Three exercises covering the most common AUTOSAR OS debugging scenarios: task timing overrun (diagnosed with STM cycle counter measurements between task entry/exit breakpoints), resource deadlock (visible in task states + resource masks in TCBs), and ProtectionHook E_OS_STACKFAULT (stack overflow traced back to unbounded recursion via Frame.view in the faulting task context). All three are invisible to printf debugging — they require the debugger's ability to halt the system at the exact moment of failure and inspect OS-internal state.

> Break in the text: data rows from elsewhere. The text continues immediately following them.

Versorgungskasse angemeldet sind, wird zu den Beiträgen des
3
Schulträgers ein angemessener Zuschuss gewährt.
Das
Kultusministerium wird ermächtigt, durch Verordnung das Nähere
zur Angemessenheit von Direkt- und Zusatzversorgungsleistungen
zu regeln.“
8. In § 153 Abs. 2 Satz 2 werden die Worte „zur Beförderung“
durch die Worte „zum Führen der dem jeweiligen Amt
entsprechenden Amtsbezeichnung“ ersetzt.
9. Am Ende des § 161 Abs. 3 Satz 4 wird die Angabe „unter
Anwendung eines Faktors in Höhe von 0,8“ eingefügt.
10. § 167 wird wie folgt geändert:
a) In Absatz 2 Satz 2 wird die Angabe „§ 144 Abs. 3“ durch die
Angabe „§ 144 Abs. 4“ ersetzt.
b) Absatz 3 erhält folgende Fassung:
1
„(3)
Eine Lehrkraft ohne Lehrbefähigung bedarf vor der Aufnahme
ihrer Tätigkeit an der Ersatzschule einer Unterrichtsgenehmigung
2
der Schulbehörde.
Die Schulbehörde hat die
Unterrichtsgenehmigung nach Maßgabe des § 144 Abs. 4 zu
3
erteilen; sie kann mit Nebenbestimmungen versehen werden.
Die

🔬 Deep Dive — Core Concepts Expanded

This section builds on the foundational concepts covered above with additional technical depth, edge cases, and configuration nuances that separate competent engineers from experts. When working on production ECU projects, the details covered here are the ones most commonly responsible for integration delays and late-phase defects.

Key principles to reinforce:

Configuration over coding: In AUTOSAR and automotive middleware environments, correctness is largely determined by ARXML configuration, not application code. A correctly implemented algorithm can produce wrong results due to a single misconfigured parameter.
Traceability as a first-class concern: Every configuration decision should be traceable to a requirement, safety goal, or architecture decision. Undocumented configuration choices are a common source of regression defects when ECUs are updated.
Cross-module dependencies: In tightly integrated automotive software stacks, changing one module's configuration often requires corresponding updates in dependent modules. Always perform a dependency impact analysis before submitting configuration changes.

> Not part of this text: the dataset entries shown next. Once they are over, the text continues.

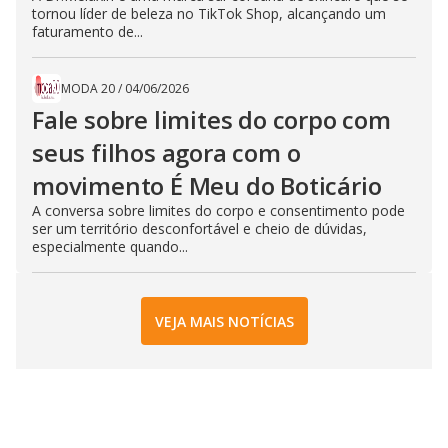
tornou líder de beleza no TikTok Shop, alcançando um
faturamento de...
MODA 20
/
04/06/2026
Fale sobre limites do corpo com
seus filhos agora com o
movimento É Meu do Boticário
A conversa sobre limites do corpo e consentimento pode
ser um território desconfortável e cheio de dúvidas,
especialmente quando...
VEJA MAIS NOTÍCIAS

🏭 How This Topic Appears in Production Projects

Project integration phase: The concepts covered in this lesson are most commonly encountered during ECU integration testing — when multiple software components from different teams are combined for the first time. Issues that were invisible in unit tests frequently surface at this stage.
Supplier/OEM interface: This is a topic that frequently appears in technical discussions between Tier-1 ECU suppliers and OEM system integrators. Engineers who can speak fluently about these details earn credibility and are often brought into critical design review meetings.
Automotive tool ecosystem: Vector CANoe/CANalyzer, dSPACE tools, and ETAS INCA are the standard tools used to validate and measure the correct behaviour of the systems described in this lesson. Familiarity with these tools alongside the conceptual knowledge dramatically accelerates debugging in real projects.

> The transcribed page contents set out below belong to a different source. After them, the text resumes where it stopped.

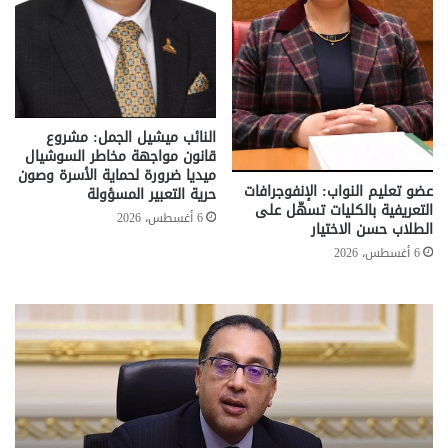
النائب ميشيل الجمل: مشروع
قانون مواجهة مخاطر السوشيال
ميديا ضرورة لحماية الأسرة وصون
عضو تعليم النواب: الإنفوجرافات
حرية التعبير المسؤولة
التعريفية بالكليات تسهّل على
6 أغسطس، 2026
الطلاب حسن الاختيار
6 أغسطس، 2026
تحركات
مع
حكومية
الم
لحسم
..
قانون
إلي
الإيجار
الم
القديم..والبرلمان:
الم
جاهزون
للص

⚠️ Common Mistakes and How to Avoid Them

Assuming default configuration is correct: Automotive software tools ship with default configurations that are designed to compile and link, not to meet project-specific requirements. Every configuration parameter needs to be consciously set. 'It compiled' is not the same as 'it is correctly configured'.
Skipping documentation of configuration rationale: In a 3-year ECU project with team turnover, undocumented configuration choices become tribal knowledge that disappears when engineers leave. Document why a parameter is set to a specific value, not just what it is set to.
Testing only the happy path: Automotive ECUs must behave correctly under fault conditions, voltage variations, and communication errors. Always test the error handling paths as rigorously as the nominal operation. Many production escapes originate in untested error branches.
Version mismatches between teams: In a multi-team project, the BSW team, SWC team, and system integration team may use different versions of the same ARXML file. Version management of all ARXML files in a shared repository is mandatory, not optional.

📊 Industry Note

Engineers who master both the theoretical concepts and the practical toolchain skills covered in this course are among the most sought-after professionals in the automotive software industry. The combination of AUTOSAR standards knowledge, safety engineering understanding, and hands-on configuration experience commands premium salaries at OEMs and Tier-1 suppliers globally.